Born January 10th, 1930, on her father’s homestead in Greenway, South Dakota to Lydia (Opp) and Emil Diede, Anne M. Diede was not one to stay on the farm or in South Dakota. As a child, she could see the lights of Eureka, SD, from her parent’s farmhouse and longed to go to the big city. At that time, Eureka was a thriving community of about 1,500 people. Once, upon hearing a meadow lark’s call, she told me of the feeling that the sound brought to her; she spoke of the accompanying sounds of a single wind gust on a fence and grass and how the gust would bring a moment of relief from the South Dakota summer’s sun and heat but could not pierce the solitude of the vast open prairie. Even before the age of 18, Anne was a nursing student and soon after was on her first nursing job in Hot Spring, South Dakota. There at a music event in the VFW, she met her future husband, Donald Ebel. Anne followed a job opportunity to the big city of Denver, Colorado and Don was on his way to opportunities in Texas when they met up again and decided to marry and make a home together in the Denver area.

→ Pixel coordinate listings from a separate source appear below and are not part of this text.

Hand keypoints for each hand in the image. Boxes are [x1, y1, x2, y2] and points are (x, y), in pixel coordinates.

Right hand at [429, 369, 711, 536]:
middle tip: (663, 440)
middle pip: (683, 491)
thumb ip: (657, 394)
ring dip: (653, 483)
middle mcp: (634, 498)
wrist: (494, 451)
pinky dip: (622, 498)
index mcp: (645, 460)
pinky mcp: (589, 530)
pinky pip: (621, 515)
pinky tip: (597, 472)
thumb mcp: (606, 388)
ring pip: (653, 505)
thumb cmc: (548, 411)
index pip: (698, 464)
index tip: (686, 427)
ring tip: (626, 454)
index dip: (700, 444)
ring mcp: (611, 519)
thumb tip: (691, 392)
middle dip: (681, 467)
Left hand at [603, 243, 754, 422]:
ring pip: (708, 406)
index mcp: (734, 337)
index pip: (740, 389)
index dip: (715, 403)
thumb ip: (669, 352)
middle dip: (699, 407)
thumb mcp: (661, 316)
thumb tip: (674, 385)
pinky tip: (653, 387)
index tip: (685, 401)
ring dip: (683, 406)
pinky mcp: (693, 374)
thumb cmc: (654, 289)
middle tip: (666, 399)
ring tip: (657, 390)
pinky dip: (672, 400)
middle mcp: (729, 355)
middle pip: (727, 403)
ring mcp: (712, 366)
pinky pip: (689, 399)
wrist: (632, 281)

Their firstborn, Barlow (Barry) Ebel, was born soon after, and then Craig Ebel came in another three years. They bought a house on Bradburn Boulevard in Westminster, a mile-long street lined with crabapple trees that smelled of the pink blossoms in the spring and fermenting fallen apples in the fall. They raised their family there and were members of the Westminster First Presbyterian Church. Brian Ebel was born a few years later, the youngest of the three sons. Anne left her nursing career and started prepared taxes, first at the Lakeside Mall Sears, then on her own. She and Don liked country music and would visit the Country Dinner Playhouse on special Saturday nights. This is where Anne became a lifelong fan of Dwight Yoakam, and one of her most exciting days was when she got to meet Dwight before a concert.
Anne was heartbroken at the loss of Don in 1997 and then Barry in 1998. Anne moved to Phoenix, Arizona, to be a full-time snowbird in retirement. Recently she returned to Westminster and met Naomi Ebel, her first great-grandchild.

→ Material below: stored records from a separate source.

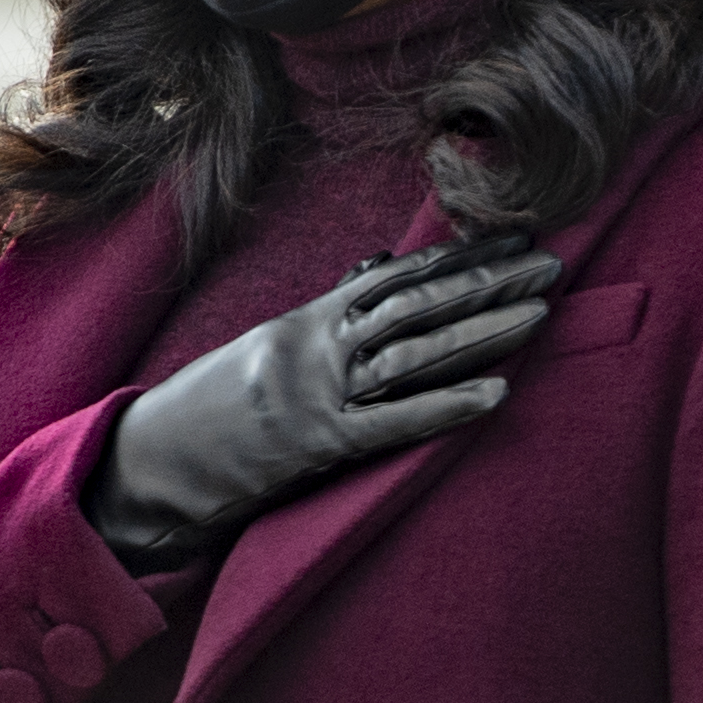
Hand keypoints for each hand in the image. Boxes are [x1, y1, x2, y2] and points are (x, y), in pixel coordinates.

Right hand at [86, 239, 553, 563]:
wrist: (152, 462)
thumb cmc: (217, 409)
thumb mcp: (272, 348)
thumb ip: (330, 312)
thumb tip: (378, 267)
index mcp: (309, 321)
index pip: (398, 278)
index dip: (460, 258)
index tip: (515, 239)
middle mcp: (316, 346)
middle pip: (415, 304)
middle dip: (487, 283)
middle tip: (550, 263)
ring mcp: (316, 392)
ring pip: (411, 352)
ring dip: (481, 331)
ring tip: (540, 313)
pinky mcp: (316, 444)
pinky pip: (391, 423)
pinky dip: (447, 407)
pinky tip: (497, 394)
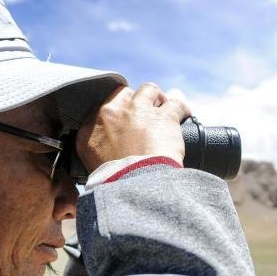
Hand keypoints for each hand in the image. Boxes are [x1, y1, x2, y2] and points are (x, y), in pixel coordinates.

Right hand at [75, 82, 190, 172]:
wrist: (134, 185)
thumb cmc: (115, 181)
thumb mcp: (93, 165)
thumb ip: (96, 150)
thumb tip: (110, 147)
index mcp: (91, 127)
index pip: (105, 108)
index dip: (119, 112)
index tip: (126, 121)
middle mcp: (112, 113)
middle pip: (126, 94)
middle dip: (136, 101)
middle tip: (145, 116)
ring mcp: (138, 111)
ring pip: (149, 90)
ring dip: (157, 98)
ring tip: (164, 108)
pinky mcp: (164, 116)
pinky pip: (176, 103)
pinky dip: (182, 107)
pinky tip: (185, 114)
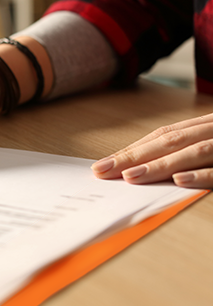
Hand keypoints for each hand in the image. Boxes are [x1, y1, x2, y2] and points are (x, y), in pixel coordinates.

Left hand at [91, 113, 212, 187]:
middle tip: (104, 170)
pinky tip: (179, 180)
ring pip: (194, 152)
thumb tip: (142, 166)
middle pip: (171, 142)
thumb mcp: (211, 139)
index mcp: (205, 126)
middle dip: (135, 157)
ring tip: (131, 175)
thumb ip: (185, 149)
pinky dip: (200, 174)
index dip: (132, 149)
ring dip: (160, 164)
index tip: (103, 164)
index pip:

Anne is survived by her sons Craig Ebel (Westminster, CO) and Brian Ebel (Wheat Ridge, CO) and grandchildren Allison Green (Atlanta, GA), Claudia Gibson (Idahna, OR), Eric Ebel (Centennial, CO), Sophia Ebel (Fort Collins, CO), and Natalie Ebel (Wheat Ridge, CO) and great-grandchildren Naomi Ebel (Centennial, CO), and Nieka Gibson (Idahna, OR).